TASKS TO COMPLETE:
1 - In the Synapse commit page, how many files, insertions and deletions does the commit report?
2 - List every file that the diff shown in the Synapse commit page marks as deleted.
3 - Continue the Synapse commit page after its final line.

READING PASSAGE:
⟨
Catch-up after Federation Outage (bonus): Catch-up on Synapse Startup (#8322)

Signed-off-by: Olivier Wilkinson (reivilibre) <olivier@librepush.net> Co-authored-by: Patrick Cloke <clokep@users.noreply.github.com> * Fix _set_destination_retry_timings This came about because the code assumed that retry_interval could not be NULL — which has been challenged by catch-up.
author: reivilibre <38398653+reivilibre@users.noreply.github.com> 2020-09-18 14:59:13 +0100
committer: GitHub <noreply@github.com> 2020-09-18 14:59:13 +0100
commit: 36efbcaf511790d6f1dd7df2260900f07489bda6 (patch)
tree: fac270fc29e664d5a967d01c9360ce4e04481ac8
parent: Simplify super() calls to Python 3 syntax. (#8344) (diff)
download: synapse-36efbcaf511790d6f1dd7df2260900f07489bda6.tar.xz
10 files changed, 218 insertions, 5 deletions
diff --git a/changelog.d/8230.bugfix b/changelog.d/8230.bugfix
new file mode 100644
index 0000000000..532d0e22fe
--- /dev/null
+++ b/changelog.d/8230.bugfix
@@ -0,0 +1 @@
+Fix messages over federation being lost until an event is sent into the same room.
diff --git a/changelog.d/8230.misc b/changelog.d/8230.misc
deleted file mode 100644
index bf0ba76730..0000000000
--- a/changelog.d/8230.misc
+++ /dev/null
@@ -1 +0,0 @@
-Track the latest event for every destination and room for catch-up after federation outage.
diff --git a/changelog.d/8247.bugfix b/changelog.d/8247.bugfix
new file mode 100644
index 0000000000..532d0e22fe
--- /dev/null
+++ b/changelog.d/8247.bugfix
@@ -0,0 +1 @@
+Fix messages over federation being lost until an event is sent into the same room.
diff --git a/changelog.d/8247.misc b/changelog.d/8247.misc
deleted file mode 100644
index 3c27803be4..0000000000
--- a/changelog.d/8247.misc
+++ /dev/null
@@ -1 +0,0 @@
-Track the `stream_ordering` of the last successfully-sent event to every destination, so we can use this information to 'catch up' a remote server after an outage.
diff --git a/changelog.d/8258.bugfix b/changelog.d/8258.bugfix
new file mode 100644
index 0000000000..532d0e22fe
--- /dev/null
+++ b/changelog.d/8258.bugfix
@@ -0,0 +1 @@
+Fix messages over federation being lost until an event is sent into the same room.
diff --git a/changelog.d/8258.misc b/changelog.d/8258.misc
deleted file mode 100644
index 3c27803be4..0000000000
--- a/changelog.d/8258.misc
+++ /dev/null
@@ -1 +0,0 @@
-Track the `stream_ordering` of the last successfully-sent event to every destination, so we can use this information to 'catch up' a remote server after an outage.
⟩
COLLECTED DATA:
⟨
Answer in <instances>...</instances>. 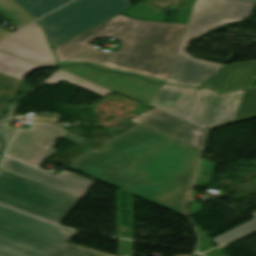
⟩
THE RESPONSES:
1 - 10 files changed, 218 insertions, 5 deletions.

2 - changelog.d/8230.misc, changelog.d/8247.misc, changelog.d/8258.misc

3 -
diff --git a/changelog.d/8322.bugfix b/changelog.d/8322.bugfix
new file mode 100644
index 0000000000..532d0e22fe
--- /dev/null
+++ b/changelog.d/8322.bugfix
@@ -0,0 +1 @@
+Fix messages over federation being lost until an event is sent into the same room.
diff --git a/synapse/federation/sender/__init__.py b/synapse/federation/sender/__init__.py
index 41a726878d..8bb17b3a05 100644
--- a/synapse/federation/sender/__init__.py
+++ b/synapse/federation/sender/__init__.py
@@ -55,6 +55,15 @@ sent_pdus_destination_dist_total = Counter(
     "Total number of PDUs queued for sending across all destinations",
 )
 
+# Time (in s) after Synapse's startup that we will begin to wake up destinations
+# that have catch-up outstanding.
+CATCH_UP_STARTUP_DELAY_SEC = 15
+
+# Time (in s) to wait in between waking up each destination, i.e. one destination
+# will be woken up every <x> seconds after Synapse's startup until we have woken
+# every destination has outstanding catch-up.
+CATCH_UP_STARTUP_INTERVAL_SEC = 5
+
 
 class FederationSender:
     def __init__(self, hs: "synapse.server.HomeServer"):
@@ -125,6 +134,14 @@ class FederationSender:
             1000.0 / hs.config.federation_rr_transactions_per_room_per_second
         )
 
+        # wake up destinations that have outstanding PDUs to be caught up
+        self._catchup_after_startup_timer = self.clock.call_later(
+            CATCH_UP_STARTUP_DELAY_SEC,
+            run_as_background_process,
+            "wake_destinations_needing_catchup",
+            self._wake_destinations_needing_catchup,
+        )
+
     def _get_per_destination_queue(self, destination: str) -> PerDestinationQueue:
         """Get or create a PerDestinationQueue for the given destination
 
@@ -560,3 +577,37 @@ class FederationSender:
         # Dummy implementation for case where federation sender isn't offloaded
         # to a worker.
         return [], 0, False
+
+    async def _wake_destinations_needing_catchup(self):
+        """
+        Wakes up destinations that need catch-up and are not currently being
+        backed off from.
+
+        In order to reduce load spikes, adds a delay between each destination.
+        """
+
+        last_processed = None  # type: Optional[str]
+
+        while True:
+            destinations_to_wake = await self.store.get_catch_up_outstanding_destinations(
+                last_processed
+            )
+
+            if not destinations_to_wake:
+                # finished waking all destinations!
+                self._catchup_after_startup_timer = None
+                break
+
+            destinations_to_wake = [
+                d
+                for d in destinations_to_wake
+                if self._federation_shard_config.should_handle(self._instance_name, d)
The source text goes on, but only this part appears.